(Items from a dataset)
□ □ □
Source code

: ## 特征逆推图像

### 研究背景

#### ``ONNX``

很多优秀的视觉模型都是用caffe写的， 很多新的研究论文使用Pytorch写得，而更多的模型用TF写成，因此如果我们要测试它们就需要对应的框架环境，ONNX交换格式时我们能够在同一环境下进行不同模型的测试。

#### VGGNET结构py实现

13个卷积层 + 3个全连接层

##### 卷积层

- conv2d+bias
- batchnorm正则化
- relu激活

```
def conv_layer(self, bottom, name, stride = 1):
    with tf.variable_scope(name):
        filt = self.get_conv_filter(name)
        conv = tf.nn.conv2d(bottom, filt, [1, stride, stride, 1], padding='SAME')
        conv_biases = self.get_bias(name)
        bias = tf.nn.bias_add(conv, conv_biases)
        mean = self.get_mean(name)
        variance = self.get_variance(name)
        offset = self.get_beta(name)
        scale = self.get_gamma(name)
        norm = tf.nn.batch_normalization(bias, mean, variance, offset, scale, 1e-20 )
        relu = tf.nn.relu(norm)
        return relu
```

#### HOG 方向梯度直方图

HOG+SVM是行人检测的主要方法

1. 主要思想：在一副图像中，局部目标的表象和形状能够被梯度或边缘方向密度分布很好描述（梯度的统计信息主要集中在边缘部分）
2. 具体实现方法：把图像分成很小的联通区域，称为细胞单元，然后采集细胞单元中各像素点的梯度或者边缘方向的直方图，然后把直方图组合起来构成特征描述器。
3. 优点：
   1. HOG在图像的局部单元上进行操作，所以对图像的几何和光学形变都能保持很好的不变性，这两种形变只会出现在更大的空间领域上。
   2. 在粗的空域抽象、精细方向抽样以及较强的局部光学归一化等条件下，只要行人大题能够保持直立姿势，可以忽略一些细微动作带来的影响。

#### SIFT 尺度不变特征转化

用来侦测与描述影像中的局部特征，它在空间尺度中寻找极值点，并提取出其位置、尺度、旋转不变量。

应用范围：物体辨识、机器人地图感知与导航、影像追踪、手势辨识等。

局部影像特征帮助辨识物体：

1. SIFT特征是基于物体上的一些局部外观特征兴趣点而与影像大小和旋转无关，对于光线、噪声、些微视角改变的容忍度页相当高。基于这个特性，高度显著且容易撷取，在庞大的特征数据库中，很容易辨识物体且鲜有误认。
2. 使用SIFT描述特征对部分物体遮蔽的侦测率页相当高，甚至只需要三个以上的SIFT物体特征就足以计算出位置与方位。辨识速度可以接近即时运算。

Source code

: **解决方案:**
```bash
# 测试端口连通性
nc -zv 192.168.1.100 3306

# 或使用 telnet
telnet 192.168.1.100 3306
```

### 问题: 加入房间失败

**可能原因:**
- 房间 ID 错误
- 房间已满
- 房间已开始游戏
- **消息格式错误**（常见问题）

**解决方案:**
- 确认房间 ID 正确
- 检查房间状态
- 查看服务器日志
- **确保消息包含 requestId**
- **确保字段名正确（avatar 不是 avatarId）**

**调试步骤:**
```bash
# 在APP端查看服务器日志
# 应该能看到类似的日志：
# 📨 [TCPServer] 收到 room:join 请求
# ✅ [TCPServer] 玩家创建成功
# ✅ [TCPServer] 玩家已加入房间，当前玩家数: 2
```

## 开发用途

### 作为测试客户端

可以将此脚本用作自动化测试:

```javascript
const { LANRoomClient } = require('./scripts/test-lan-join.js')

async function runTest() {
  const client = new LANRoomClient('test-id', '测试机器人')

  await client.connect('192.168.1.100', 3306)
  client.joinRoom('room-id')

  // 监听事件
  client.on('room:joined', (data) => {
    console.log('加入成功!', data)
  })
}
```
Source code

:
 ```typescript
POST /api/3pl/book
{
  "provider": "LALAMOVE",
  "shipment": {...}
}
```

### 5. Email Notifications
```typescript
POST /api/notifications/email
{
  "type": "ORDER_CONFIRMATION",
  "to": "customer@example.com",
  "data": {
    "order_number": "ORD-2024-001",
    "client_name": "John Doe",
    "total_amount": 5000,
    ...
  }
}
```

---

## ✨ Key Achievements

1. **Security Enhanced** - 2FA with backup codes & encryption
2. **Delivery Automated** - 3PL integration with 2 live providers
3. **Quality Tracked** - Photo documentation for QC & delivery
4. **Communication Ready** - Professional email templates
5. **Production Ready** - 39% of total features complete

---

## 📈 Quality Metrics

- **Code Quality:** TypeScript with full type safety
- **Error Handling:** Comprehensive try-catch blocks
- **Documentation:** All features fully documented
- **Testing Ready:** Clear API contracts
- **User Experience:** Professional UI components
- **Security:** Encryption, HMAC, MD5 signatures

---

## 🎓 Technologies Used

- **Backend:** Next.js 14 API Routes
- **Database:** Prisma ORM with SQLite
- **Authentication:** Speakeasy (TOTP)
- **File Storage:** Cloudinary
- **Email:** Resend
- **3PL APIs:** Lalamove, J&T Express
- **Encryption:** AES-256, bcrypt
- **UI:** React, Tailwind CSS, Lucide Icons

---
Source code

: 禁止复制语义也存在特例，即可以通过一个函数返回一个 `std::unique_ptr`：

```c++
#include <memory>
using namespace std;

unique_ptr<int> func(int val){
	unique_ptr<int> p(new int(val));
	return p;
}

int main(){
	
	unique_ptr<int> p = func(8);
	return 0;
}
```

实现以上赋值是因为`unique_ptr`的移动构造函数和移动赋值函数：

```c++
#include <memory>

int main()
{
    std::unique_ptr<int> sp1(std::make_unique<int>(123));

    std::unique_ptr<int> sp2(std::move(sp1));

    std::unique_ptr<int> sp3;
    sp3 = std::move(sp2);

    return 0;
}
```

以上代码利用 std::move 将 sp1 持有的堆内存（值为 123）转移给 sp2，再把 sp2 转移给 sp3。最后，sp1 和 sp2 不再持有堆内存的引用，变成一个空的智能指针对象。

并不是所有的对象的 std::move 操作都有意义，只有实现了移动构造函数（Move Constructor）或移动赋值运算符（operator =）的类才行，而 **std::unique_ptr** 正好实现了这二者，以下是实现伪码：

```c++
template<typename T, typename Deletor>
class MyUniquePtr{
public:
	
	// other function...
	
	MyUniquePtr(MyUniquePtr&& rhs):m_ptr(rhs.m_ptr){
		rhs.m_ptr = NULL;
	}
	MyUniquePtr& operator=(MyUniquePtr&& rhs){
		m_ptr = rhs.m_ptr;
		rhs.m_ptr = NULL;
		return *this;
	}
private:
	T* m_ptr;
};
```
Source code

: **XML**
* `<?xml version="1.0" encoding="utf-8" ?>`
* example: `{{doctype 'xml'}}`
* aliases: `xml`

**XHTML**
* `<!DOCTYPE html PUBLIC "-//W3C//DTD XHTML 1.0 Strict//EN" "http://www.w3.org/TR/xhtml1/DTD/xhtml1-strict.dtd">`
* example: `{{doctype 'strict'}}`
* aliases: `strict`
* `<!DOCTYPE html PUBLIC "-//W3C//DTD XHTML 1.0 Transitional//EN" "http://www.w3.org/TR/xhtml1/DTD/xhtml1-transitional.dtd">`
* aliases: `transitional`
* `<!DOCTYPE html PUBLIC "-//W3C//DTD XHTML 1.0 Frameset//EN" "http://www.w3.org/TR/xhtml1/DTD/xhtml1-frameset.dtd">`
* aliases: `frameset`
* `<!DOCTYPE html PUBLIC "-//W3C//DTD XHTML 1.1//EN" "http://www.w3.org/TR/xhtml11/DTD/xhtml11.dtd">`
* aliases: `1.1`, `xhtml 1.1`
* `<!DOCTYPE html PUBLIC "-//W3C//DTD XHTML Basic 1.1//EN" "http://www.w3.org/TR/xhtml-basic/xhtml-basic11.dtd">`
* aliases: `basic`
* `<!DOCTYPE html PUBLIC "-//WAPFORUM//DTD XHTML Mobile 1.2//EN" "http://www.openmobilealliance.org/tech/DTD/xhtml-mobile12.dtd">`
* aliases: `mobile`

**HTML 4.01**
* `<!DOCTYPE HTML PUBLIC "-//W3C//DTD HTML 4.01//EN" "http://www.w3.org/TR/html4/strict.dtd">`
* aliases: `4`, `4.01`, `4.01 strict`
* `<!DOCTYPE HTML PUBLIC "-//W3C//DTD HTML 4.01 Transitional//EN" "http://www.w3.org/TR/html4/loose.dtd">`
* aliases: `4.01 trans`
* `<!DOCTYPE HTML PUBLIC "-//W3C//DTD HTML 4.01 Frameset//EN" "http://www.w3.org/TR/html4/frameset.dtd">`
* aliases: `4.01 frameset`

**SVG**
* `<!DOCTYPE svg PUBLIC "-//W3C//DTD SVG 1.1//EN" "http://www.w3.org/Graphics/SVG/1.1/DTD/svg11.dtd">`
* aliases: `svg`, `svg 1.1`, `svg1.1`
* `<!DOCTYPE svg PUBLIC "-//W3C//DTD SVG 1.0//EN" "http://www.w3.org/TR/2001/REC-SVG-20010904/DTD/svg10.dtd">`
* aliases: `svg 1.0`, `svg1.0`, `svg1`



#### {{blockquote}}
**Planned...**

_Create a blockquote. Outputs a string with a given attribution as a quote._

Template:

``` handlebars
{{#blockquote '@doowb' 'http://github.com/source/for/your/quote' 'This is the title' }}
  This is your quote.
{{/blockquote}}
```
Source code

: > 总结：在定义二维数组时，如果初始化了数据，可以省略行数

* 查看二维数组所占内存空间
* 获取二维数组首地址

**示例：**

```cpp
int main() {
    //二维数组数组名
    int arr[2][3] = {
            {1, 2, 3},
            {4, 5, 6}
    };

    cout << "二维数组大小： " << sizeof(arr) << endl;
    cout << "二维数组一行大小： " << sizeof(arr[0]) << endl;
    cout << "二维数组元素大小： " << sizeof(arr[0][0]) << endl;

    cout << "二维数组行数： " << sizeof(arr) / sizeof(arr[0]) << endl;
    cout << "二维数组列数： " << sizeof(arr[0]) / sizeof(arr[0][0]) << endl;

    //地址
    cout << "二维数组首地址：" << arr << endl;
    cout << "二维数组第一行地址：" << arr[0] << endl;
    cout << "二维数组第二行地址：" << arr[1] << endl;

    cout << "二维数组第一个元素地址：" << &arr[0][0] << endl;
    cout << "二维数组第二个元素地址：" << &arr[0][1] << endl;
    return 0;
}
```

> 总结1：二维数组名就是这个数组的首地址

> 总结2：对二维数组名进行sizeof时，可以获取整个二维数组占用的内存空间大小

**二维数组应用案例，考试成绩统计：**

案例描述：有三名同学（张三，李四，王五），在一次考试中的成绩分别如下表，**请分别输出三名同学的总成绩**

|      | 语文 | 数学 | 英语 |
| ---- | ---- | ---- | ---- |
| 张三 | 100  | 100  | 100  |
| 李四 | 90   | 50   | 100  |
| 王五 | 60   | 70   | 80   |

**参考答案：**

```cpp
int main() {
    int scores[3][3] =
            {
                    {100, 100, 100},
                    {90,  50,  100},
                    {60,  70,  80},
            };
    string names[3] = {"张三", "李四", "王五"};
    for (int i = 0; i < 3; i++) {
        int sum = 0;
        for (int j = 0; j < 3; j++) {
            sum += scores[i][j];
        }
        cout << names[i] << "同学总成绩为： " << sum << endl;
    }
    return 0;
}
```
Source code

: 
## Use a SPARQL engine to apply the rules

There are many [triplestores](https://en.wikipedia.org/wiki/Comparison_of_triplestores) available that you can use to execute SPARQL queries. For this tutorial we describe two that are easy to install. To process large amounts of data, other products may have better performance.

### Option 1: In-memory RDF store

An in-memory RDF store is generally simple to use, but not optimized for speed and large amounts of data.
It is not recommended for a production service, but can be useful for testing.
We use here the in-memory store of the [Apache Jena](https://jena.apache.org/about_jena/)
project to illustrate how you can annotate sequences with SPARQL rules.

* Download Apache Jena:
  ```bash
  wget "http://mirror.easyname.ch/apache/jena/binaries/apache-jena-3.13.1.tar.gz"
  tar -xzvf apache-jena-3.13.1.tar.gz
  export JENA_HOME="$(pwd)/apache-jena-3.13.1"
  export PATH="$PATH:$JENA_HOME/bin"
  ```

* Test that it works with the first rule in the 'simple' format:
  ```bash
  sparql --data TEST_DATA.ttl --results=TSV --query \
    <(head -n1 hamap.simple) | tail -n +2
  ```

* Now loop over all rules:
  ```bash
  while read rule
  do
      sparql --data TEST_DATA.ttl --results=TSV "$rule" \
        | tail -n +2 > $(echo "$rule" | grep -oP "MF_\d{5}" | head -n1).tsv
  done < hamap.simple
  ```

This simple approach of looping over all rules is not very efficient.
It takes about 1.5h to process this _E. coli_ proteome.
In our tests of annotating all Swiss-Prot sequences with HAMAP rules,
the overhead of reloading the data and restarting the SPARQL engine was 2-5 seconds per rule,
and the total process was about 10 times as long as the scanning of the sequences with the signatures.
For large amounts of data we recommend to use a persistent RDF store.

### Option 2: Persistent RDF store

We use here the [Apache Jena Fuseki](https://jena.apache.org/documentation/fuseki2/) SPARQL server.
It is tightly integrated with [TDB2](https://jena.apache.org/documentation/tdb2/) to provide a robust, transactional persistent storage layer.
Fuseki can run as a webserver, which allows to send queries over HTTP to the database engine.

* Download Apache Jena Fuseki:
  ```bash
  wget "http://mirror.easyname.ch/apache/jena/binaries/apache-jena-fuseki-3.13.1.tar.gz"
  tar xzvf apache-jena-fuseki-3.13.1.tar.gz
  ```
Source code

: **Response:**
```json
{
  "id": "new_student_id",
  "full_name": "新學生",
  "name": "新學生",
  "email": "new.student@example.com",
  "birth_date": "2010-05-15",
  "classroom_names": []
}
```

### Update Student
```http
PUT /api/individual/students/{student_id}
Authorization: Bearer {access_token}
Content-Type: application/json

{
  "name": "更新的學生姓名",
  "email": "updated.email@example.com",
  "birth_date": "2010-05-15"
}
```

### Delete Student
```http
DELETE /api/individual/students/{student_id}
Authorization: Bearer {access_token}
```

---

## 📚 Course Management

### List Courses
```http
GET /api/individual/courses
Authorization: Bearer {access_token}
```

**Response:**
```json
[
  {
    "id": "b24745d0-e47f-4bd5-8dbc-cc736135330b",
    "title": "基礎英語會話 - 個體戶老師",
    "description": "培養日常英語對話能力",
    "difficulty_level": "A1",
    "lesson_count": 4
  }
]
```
□ □ □
The problem:
Write out every line of the entries that holds the word "xzvf".

Task output:
  tar -xzvf apache-jena-3.13.1.tar.gz
  tar xzvf apache-jena-fuseki-3.13.1.tar.gz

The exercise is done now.